PASSAGE À LIRE

-*-

Un instant après, il me montrait ce petit bout d’écrit : le pays où son fils, un garçon de vingt-deux ans, était allé au petit bonheur, sans autre renseignement qu’un bruit recueilli sur un champ de foire, c’était Buenos-Ayres !

Ce qu’il faut noter, c’est que ces voyages ont une excellente influence sur tous ces jeunes gens. Cela leur ouvre l’intelligence ; ils voient ce que c’est qu’une vraie république et reviennent tous réactionnaires enragés.

-*-

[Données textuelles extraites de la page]
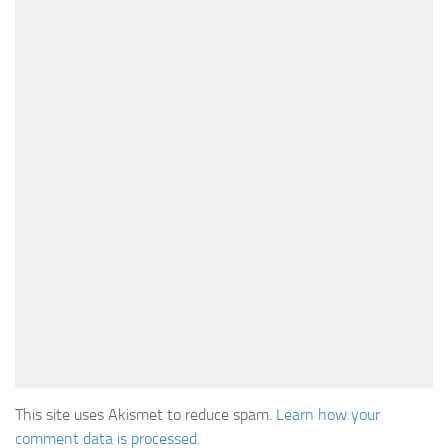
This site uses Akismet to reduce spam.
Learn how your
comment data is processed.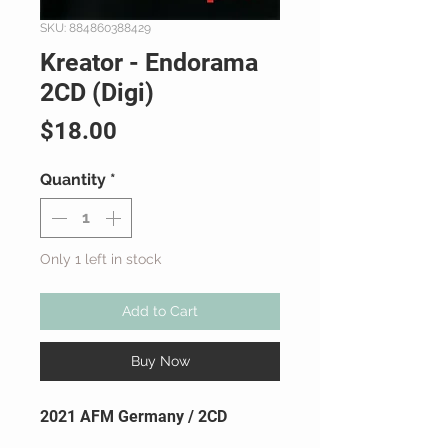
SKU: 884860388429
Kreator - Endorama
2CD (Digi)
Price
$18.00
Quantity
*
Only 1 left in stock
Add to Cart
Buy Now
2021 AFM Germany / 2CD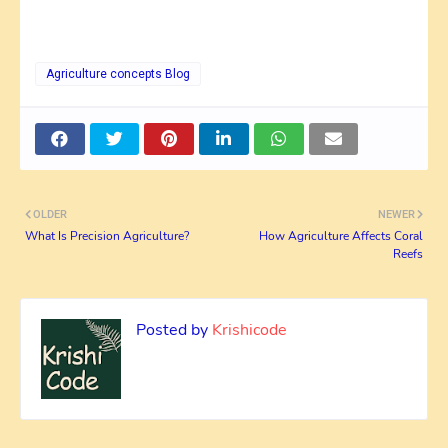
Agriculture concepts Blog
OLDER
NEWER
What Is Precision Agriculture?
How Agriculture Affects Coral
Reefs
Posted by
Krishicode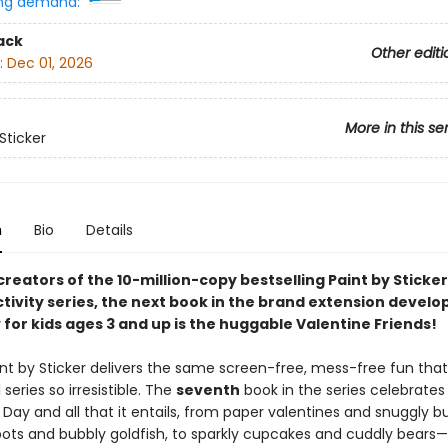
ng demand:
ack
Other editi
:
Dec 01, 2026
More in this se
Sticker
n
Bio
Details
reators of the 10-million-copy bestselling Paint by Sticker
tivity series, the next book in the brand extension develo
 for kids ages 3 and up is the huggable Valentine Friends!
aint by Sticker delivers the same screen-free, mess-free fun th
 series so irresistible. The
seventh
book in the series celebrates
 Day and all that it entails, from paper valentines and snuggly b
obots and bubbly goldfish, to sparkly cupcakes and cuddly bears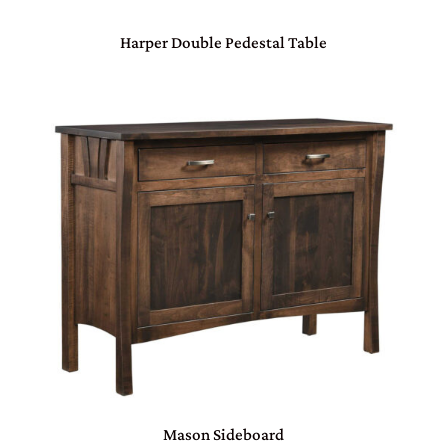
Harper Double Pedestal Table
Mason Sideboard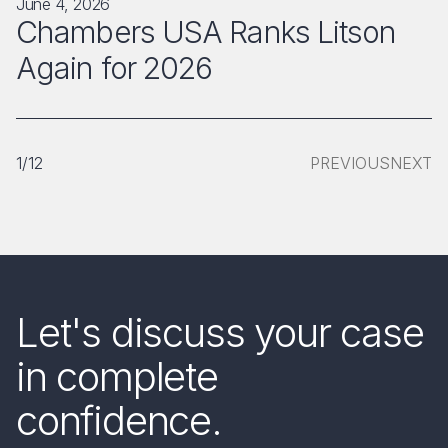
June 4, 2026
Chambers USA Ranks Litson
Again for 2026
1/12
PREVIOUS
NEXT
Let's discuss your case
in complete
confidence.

-*-

À FAIRE
A - Selon le passage à lire, quels effets ces voyages ont-ils sur les jeunes gens ? Relevez-les tous.
B - Recopiez mot pour mot le passage à lire en commençant par « Un instant après, il » et en allant jusqu'à « tous réactionnaires enragés. ».

SOLUTIONS DANS L'ORDRE
A -
- Cela leur ouvre l'intelligence.
- Ils voient ce que c'est qu'une vraie république.
- Ils reviennent tous réactionnaires enragés.

B -
Un instant après, il me montrait ce petit bout d’écrit : le pays où son fils, un garçon de vingt-deux ans, était allé au petit bonheur, sans autre renseignement qu’un bruit recueilli sur un champ de foire, c’était Buenos-Ayres !

Ce qu’il faut noter, c’est que ces voyages ont une excellente influence sur tous ces jeunes gens. Cela leur ouvre l’intelligence ; ils voient ce que c’est qu’une vraie république et reviennent tous réactionnaires enragés.